PDF_file_path = r'./Part3/P3_16.pdf'
#所有的中间产物文件存放的位置
output_file_path = r'./temp2'
output_txt_path = r'./part3_txt'
max_pages = 750
# doc = fitz.open(PDF_file_path)

#现在我们所有的临时文件都存在./temp目录下，这个是用来每次清理的。
def clear_pdf_files(directory):
    # 获取目录下所有PDF文件的路径
    if os.path.exists(directory) == False:
        os.mkdir(directory)
    pdf_files = glob.glob(os.path.join(directory, '*.pdf'))
    
    # 删除每个PDF文件
    for pdf_file in pdf_files:
        try:
            os.remove(pdf_file)
            print(f"Deleted {pdf_file}")
        except Exception as e:
            print(f"Error deleting {pdf_file}: {e}")

clear_pdf_files(output_file_path)

#剪切PDF文件，一份最大750页。分割后不推荐一次传输。因为一个api的上限就是1k。可以分次上传后再手动合并。
def split_pdf(input_path, max_pages, output_prefix):

    pdf_document = fitz.open(input_path)
    total_pages = len(pdf_document)

    if total_pages <= max_pages:
        print(f"PDF has {total_pages} pages, no need to split.")
        output_path = os.path.join(output_prefix, "temp.pdf")
        output_pdf = fitz.open()
        output_pdf.insert_pdf(pdf_document, from_page=0, to_page=total_pages)
        output_pdf.save(output_path)
        output_pdf.close()
        return

    # 计算需要分割的份数
    num_parts = (total_pages + max_pages - 1) // max_pages

    for part in range(num_parts):
        output_path = os.path.join(output_prefix, f"temp_part_{part + 1}.pdf")
        output_pdf = fitz.open()

        start_page = part * max_pages
        end_page = min(start_page + max_pages, total_pages)

        for page_num in range(start_page, end_page):
            output_pdf.insert_pdf(pdf_document, from_page=page_num, to_page=page_num)

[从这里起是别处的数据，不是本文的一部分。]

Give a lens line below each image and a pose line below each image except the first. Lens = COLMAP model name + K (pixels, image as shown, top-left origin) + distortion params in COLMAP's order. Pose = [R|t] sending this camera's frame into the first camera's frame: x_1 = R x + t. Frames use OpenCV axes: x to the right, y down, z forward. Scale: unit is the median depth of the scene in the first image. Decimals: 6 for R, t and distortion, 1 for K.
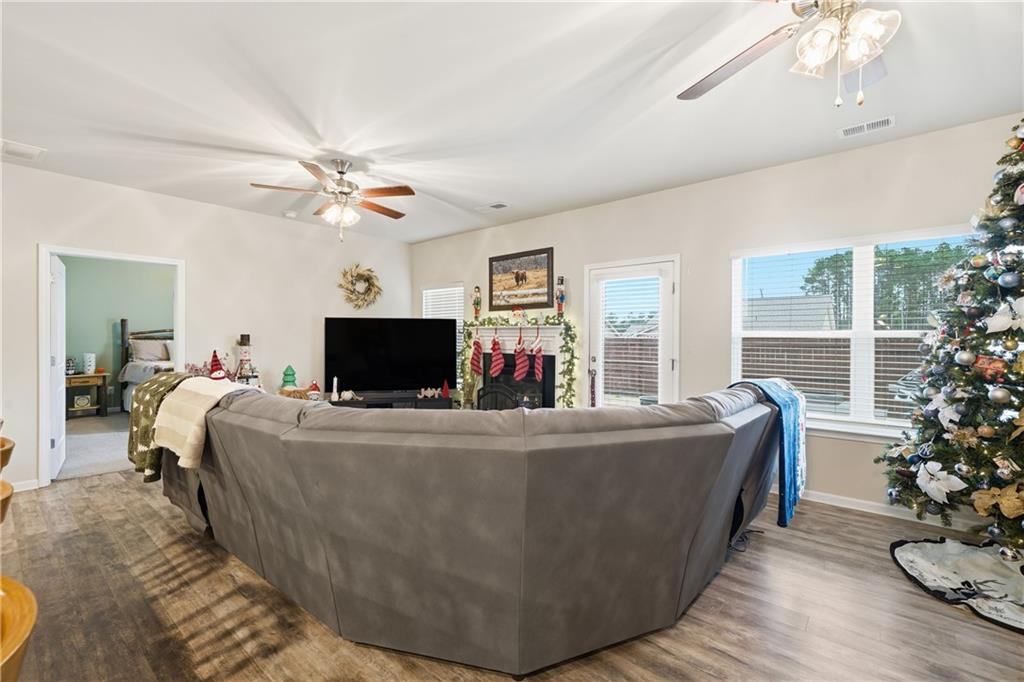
lens RADIAL K [[440.9, 0, 515.8], [0, 440.9, 338.8], [0, 0, 1]] dist [-0.008344, 0.000091]
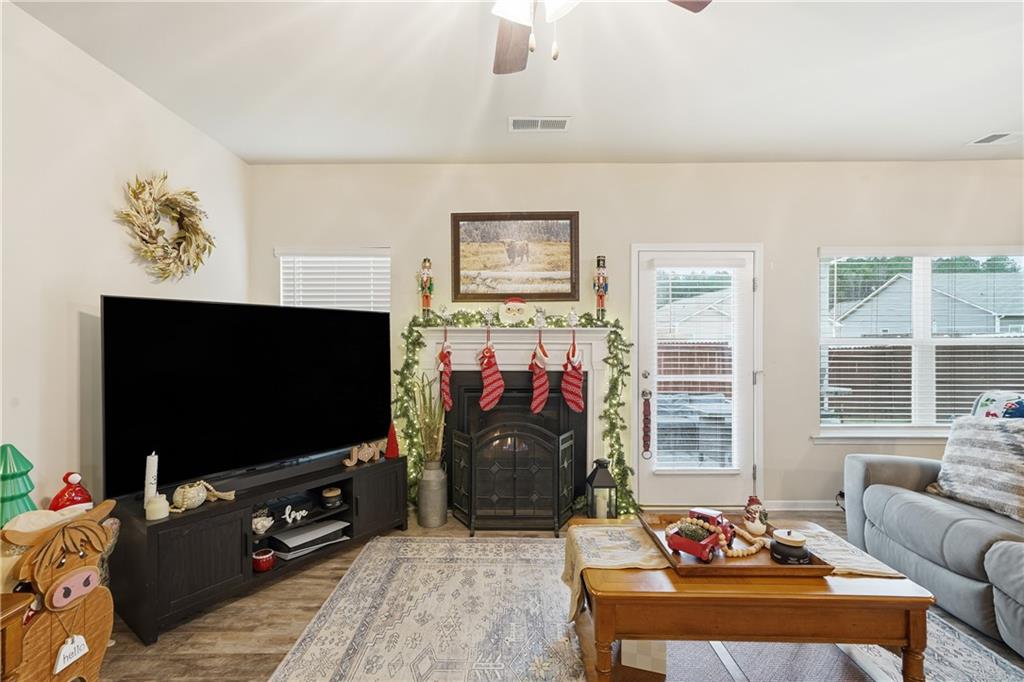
lens RADIAL K [[440.9, 0, 509.3], [0, 440.9, 337.6], [0, 0, 1]] dist [-0.008344, 0.000091]
pose [[0.779586, 0.001630, 0.626293, -0.405853], [0.001450, 0.999989, -0.004408, -0.010894], [-0.626294, 0.004345, 0.779575, 0.512437]]
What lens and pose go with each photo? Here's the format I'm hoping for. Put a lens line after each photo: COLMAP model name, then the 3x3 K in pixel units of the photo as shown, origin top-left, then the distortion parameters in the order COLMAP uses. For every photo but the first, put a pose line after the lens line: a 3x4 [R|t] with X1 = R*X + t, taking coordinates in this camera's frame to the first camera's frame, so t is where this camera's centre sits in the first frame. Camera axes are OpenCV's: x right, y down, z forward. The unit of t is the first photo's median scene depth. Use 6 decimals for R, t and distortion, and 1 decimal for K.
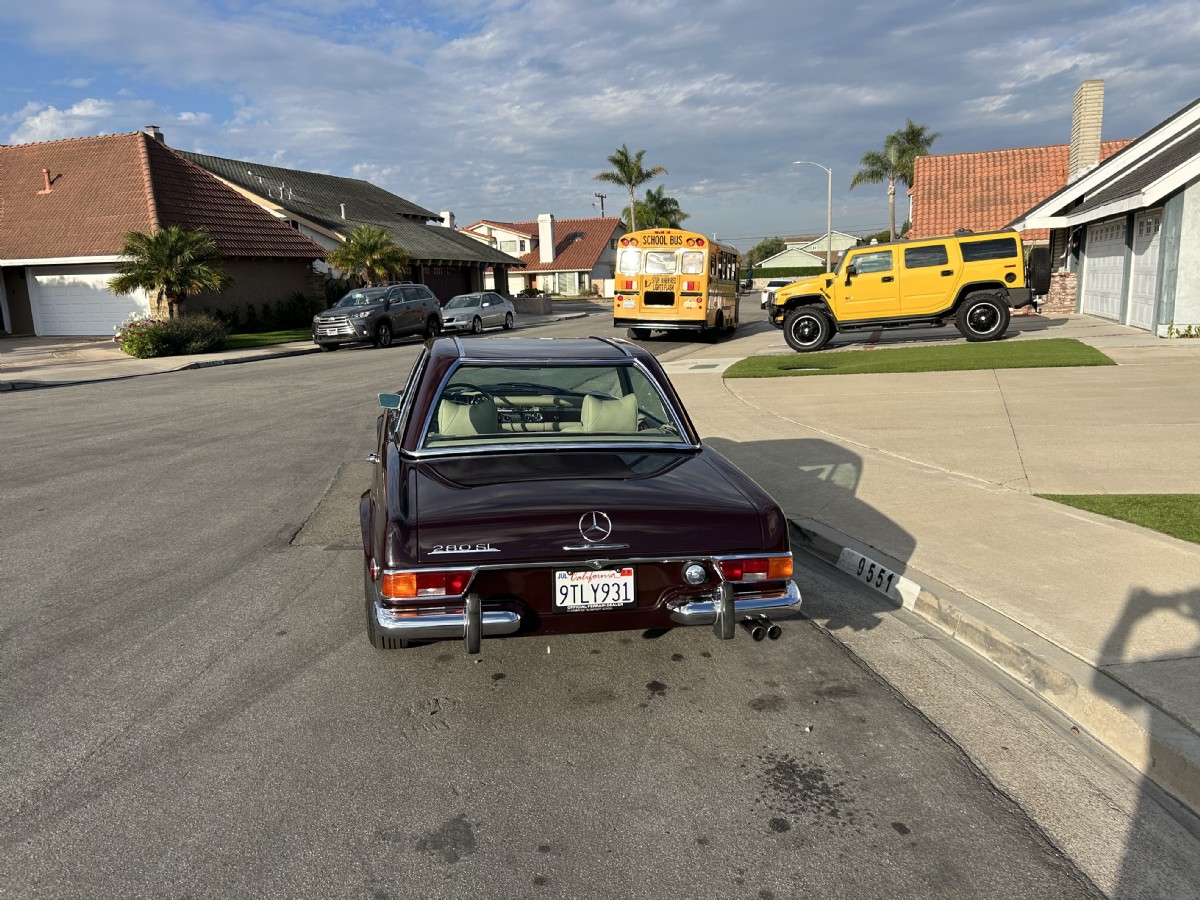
lens RADIAL K [[901.0, 0, 600.0], [0, 901.0, 450.0], [0, 0, 1]] dist [0.042416, -0.000454]
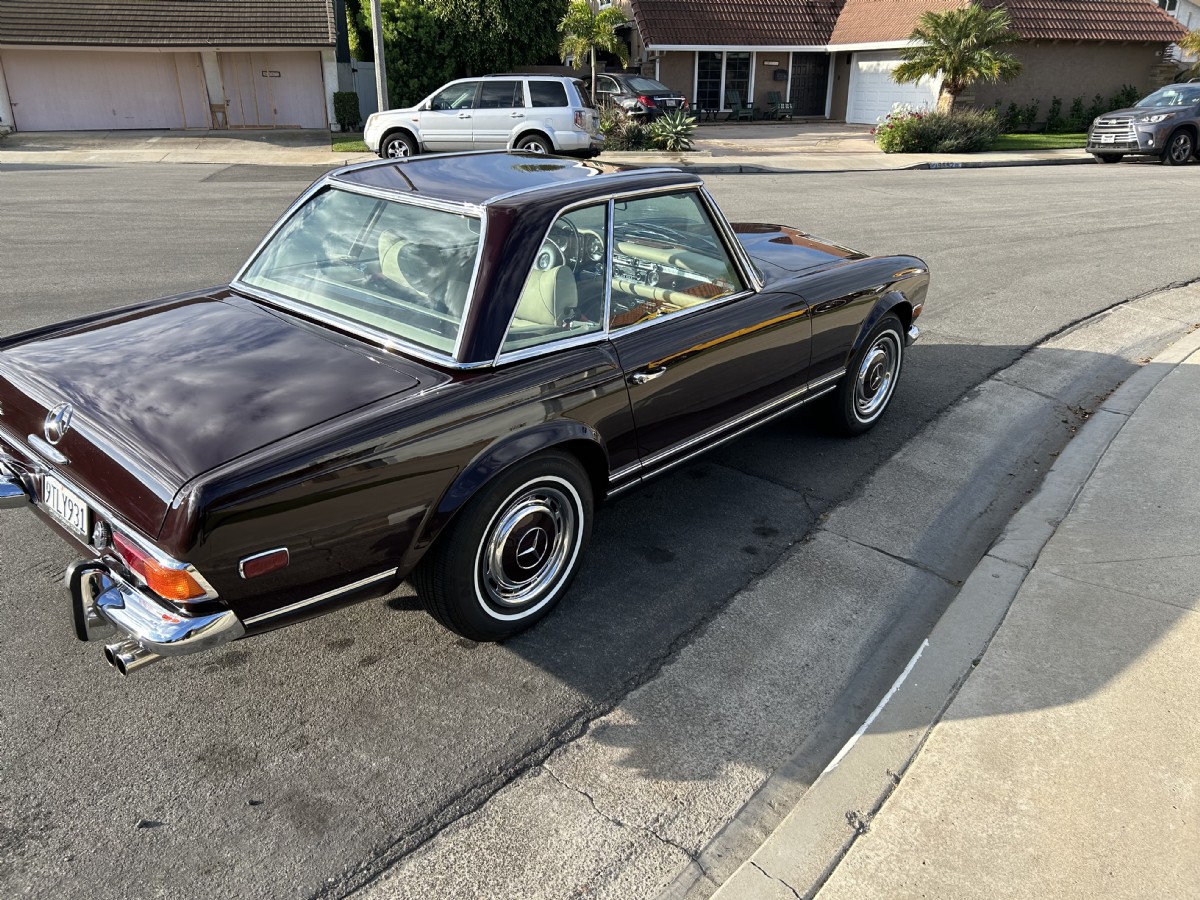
lens RADIAL K [[919.7, 0, 600.0], [0, 919.7, 450.0], [0, 0, 1]] dist [0.005123, -0.003489]
pose [[0.603451, 0.323175, -0.728976, 0.118265], [-0.164883, 0.945004, 0.282455, -0.025971], [0.780167, -0.050252, 0.623550, 0.124095]]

        output_pdf.save(output_path)
        output_pdf.close()

        print(f"Created {output_path} with pages {start_page + 1} to {end_page}")

#新的剪切pdf的方法。如果前面的无法剪切报错cropbox不在mediabox内时可以改用这个。这个产出的pdf文件大小特别大。现在最好先不要用了。。。
def crop_pdf_new(input_pdf, output_pdf, crop_left, crop_top, crop_right, crop_bottom):

    doc = fitz.open(input_pdf)
    
    new_doc = fitz.open()

    #这个值不要太大，最多就到2吧。因为这个方法是直接保存图片的，每个pdf都特别大，zoom过大pdf会过大，上传会出现问题。
    zoom_x = 2.0  # 你可以根据需要调整这个值
    zoom_y = 2.0  # 你可以根据需要调整这个值
    matrix = fitz.Matrix(zoom_x, zoom_y)

    for page in doc:
        rect = page.rect
        

        clip = fitz.Rect(
            rect.x0 + crop_left,
            rect.y0 + crop_top,
            rect.x1 - crop_right,
            rect.y1 - crop_bottom
        )
        
        pix = page.get_pixmap(matrix = matrix, clip=clip)
        pix.set_dpi(150, 150)  # 设置DPI，降低分辨率
        
        new_page = new_doc.new_page(width=pix.width, height=pix.height)
        
        new_page.insert_image(new_page.rect, pixmap=pix)
    
    new_doc.save(output_pdf)

#另一个新的剪切pdf的方法。和旧方法类似。
def crop_pdf_pypdf2(input_pdf, output_pdf, crop_left, crop_top, crop_right, crop_bottom, shift_x, shift_y):
    with open(input_pdf, 'rb') as file:
        reader = PdfReader(file)
        writer = PdfWriter()

        for page_num in range(len(reader.pages)):
            page = reader.pages[page_num]
            page.mediabox.lower_left  = (crop_left + shift_x + shift_x, crop_bottom + shift_y)
            page.mediabox.lower_right  = (page.mediabox.width - crop_right + shift_x, crop_bottom + shift_y)
            page.mediabox.upper_left = (crop_left + shift_x, page.mediabox.height - crop_top + shift_y)
            page.mediabox.upper_Right = (page.mediabox.width - crop_right + shift_x, page.mediabox.height - crop_top + shift_y)
            writer.add_page(page)

        with open(output_pdf, 'wb') as output_file:
            writer.write(output_file)

#旧的剪切pdf的方法。
def crop_pdf(input_pdf, output_pdf, crop_left, crop_top, crop_right, crop_bottom):
    doc = fitz.open(input_pdf)
    for n, page in enumerate(doc):
        rect = page.rect
        media_box = page.mediabox
        # clip.x0 = max(clip.x0, media_box.x0)
        # clip.y0 = max(clip.y0, media_box.y0)
        # clip.x1 = min(clip.x1, media_box.x1)
        # clip.y1 = min(clip.y1, media_box.y1)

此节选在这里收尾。